*** Opening Materials provided ***
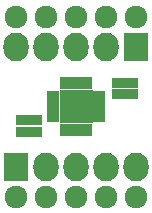
<source format=gbr>
G04 #@! TF.FileFunction,Soldermask,Top*
%FSLAX46Y46*%
G04 Gerber Fmt 4.6, Leading zero omitted, Abs format (unit mm)*
G04 Created by KiCad (PCBNEW 4.0.2+dfsg1-stable) date Tue 16 May 2017 12:42:15 BST*
%MOMM*%
G01*
G04 APERTURE LIST*
%ADD10C,0.100000*%
%ADD11R,1.130000X0.700000*%
%ADD12R,0.700000X1.130000*%
%ADD13R,1.650000X1.650000*%
%ADD14R,0.800000X0.900000*%
%ADD15R,0.700000X0.900000*%
%ADD16C,1.924000*%
%ADD17R,2.127200X2.432000*%
%ADD18O,2.127200X2.432000*%
G04 APERTURE END LIST*
D10*
D11*
X193234000Y-108220000D03*
X193234000Y-108720000D03*
X193234000Y-109220000D03*
X193234000Y-109720000D03*
X193234000Y-110220000D03*
D12*
X194199000Y-111185000D03*
X194699000Y-111185000D03*
X195199000Y-111185000D03*
X195699000Y-111185000D03*
X196199000Y-111185000D03*
D11*
X197164000Y-110220000D03*
X197164000Y-109720000D03*
X197164000Y-109220000D03*
X197164000Y-108720000D03*
X197164000Y-108220000D03*
D12*
X196199000Y-107255000D03*
X195699000Y-107255000D03*
X195199000Y-107255000D03*
X194699000Y-107255000D03*
X194199000Y-107255000D03*
D13*
X195824000Y-109845000D03*
X195824000Y-108595000D03*
X194574000Y-109845000D03*
X194574000Y-108595000D03*
D14*
X191948500Y-110371000D03*
D15*
X190948500Y-110371000D03*
X191448500Y-110371000D03*
D14*
X190448500Y-110371000D03*
D15*
X191448500Y-111371000D03*
D14*
X191948500Y-111371000D03*
D15*
X190948500Y-111371000D03*
D14*
X190448500Y-111371000D03*
X198576500Y-108196000D03*
D15*
X199576500Y-108196000D03*
X199076500Y-108196000D03*
D14*
X200076500Y-108196000D03*
D15*
X199076500Y-107196000D03*
D14*
X198576500Y-107196000D03*
D15*
X199576500Y-107196000D03*
D14*
X200076500Y-107196000D03*
D16*
X190119000Y-116840000D03*
X192659000Y-116840000D03*
X195199000Y-116840000D03*
X197739000Y-116840000D03*
X200279000Y-116840000D03*
X200279000Y-101600000D03*
X197739000Y-101600000D03*
X195199000Y-101600000D03*
X192659000Y-101600000D03*
X190119000Y-101600000D03*
D17*
X190119000Y-114300000D03*
D18*
X192659000Y-114300000D03*
X195199000Y-114300000D03*
X197739000Y-114300000D03*
X200279000Y-114300000D03*
D17*
X200279000Y-104140000D03*
D18*
X197739000Y-104140000D03*
X195199000Y-104140000D03*
X192659000Y-104140000D03*
X190119000Y-104140000D03*
M02*

</source>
*** Closing Materials provided ***
▶ Task
Every line above in which the word "LIST" occurs is to be copied.

▶ Finished task
G04 APERTURE LIST*
G04 APERTURE END LIST*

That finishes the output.